Tuya has two youngs (Avian Pass, Tuesday, July 5, 2005)

5. červenec 2005

Driving for a new generator cost us some time in the morning, so we did not leave Ulaanbaatar just before noon, after a short stop at the market. After some fifty kilometres, we left a comfortable asphalt road for a cart-road. According to the GPS, we are approximately twenty kilometres direct distance from Tuya's nest at the verge of the Khustai national park. We can drive only some twenty kilometres per hour off the road, so after an hour or so we descent along a side valley to the wide alluvial plain of the river Tuul and immediately turn to another side valley at the beginning of which are located cliffs with the nest. We stop nearby and see a stork fly off the nest - it is Tuya, the receiver is beeping and we can that she has transmitter antenna on her back. We feel a mixture of joy and satisfaction - the female stork we equipped with a transmitter last year endured all the hardships of a long journey to the wintering grounds and back and has nested in the same place as last year.
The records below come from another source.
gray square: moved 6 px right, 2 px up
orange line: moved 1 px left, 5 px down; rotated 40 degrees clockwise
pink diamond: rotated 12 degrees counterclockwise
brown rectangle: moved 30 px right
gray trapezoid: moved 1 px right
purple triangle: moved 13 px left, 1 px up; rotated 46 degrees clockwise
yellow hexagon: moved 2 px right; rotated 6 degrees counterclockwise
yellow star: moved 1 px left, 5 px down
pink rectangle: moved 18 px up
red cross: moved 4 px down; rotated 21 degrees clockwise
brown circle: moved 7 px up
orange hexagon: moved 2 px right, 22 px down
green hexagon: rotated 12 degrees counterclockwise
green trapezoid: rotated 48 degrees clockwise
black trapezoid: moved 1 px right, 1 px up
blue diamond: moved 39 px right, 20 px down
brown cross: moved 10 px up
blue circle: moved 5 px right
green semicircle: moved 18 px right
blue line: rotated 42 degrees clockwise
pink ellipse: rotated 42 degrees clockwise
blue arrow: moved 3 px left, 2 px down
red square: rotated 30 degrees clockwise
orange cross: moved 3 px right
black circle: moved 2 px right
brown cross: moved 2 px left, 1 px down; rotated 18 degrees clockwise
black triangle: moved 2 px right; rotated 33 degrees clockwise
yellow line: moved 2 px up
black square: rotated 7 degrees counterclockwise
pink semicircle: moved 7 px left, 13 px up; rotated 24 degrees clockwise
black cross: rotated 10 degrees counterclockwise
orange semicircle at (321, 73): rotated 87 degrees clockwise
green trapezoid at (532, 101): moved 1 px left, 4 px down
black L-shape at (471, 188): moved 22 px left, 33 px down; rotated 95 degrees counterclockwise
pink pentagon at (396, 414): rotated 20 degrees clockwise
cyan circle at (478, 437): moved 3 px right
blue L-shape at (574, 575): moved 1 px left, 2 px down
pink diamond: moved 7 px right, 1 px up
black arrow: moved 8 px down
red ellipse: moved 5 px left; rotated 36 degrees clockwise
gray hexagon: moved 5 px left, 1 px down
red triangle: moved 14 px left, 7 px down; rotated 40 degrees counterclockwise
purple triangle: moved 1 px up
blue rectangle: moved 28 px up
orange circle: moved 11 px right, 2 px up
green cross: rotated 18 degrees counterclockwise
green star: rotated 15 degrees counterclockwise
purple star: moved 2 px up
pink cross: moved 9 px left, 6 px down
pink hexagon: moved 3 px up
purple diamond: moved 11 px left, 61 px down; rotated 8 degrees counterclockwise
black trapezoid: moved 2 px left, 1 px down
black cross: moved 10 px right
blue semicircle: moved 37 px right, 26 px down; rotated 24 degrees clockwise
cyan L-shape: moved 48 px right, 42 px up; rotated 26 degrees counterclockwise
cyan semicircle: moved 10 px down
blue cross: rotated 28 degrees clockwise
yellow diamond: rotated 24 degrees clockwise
Possibly, she has the same partner. We are eagerly climbing up a steep slope to the nest in a shallow cave to check the number of the young and their age. "There are two young, still quite white," Kamil reports from the opposite slope from where he can see inside the nest. Two young storks are about 25 days old, three weeks younger than the only young in the nest at the same time last year. They try to scare us away by deep growling and when this does not help, they use a heavier calibre - disgorge food they must have received from their mother just a while ago. Partially digested Amur Frogs frogs do not smell very nice. Gombo identifies them by red spots on the belly. We have learned something new about feeding habits of storks in this area.

It is clear that we can capture Tuya when on our way back from western Mongolia, our main area of operation. We leave and on our way through the national park we stop to check the nest on a rocky cliff where we unsuccessfully tried to lure a stork couple by a "dummy" last year. There are two youngs there, too, with one of their parents standing in the nest. It seems that this has been a relatively good season for storks.

On our way to an information centre and out of the national park we see a Przewalski's horse. These animals have been successfully released in this area after breeding in captivity. We are totally satisfied for today and set off westwards.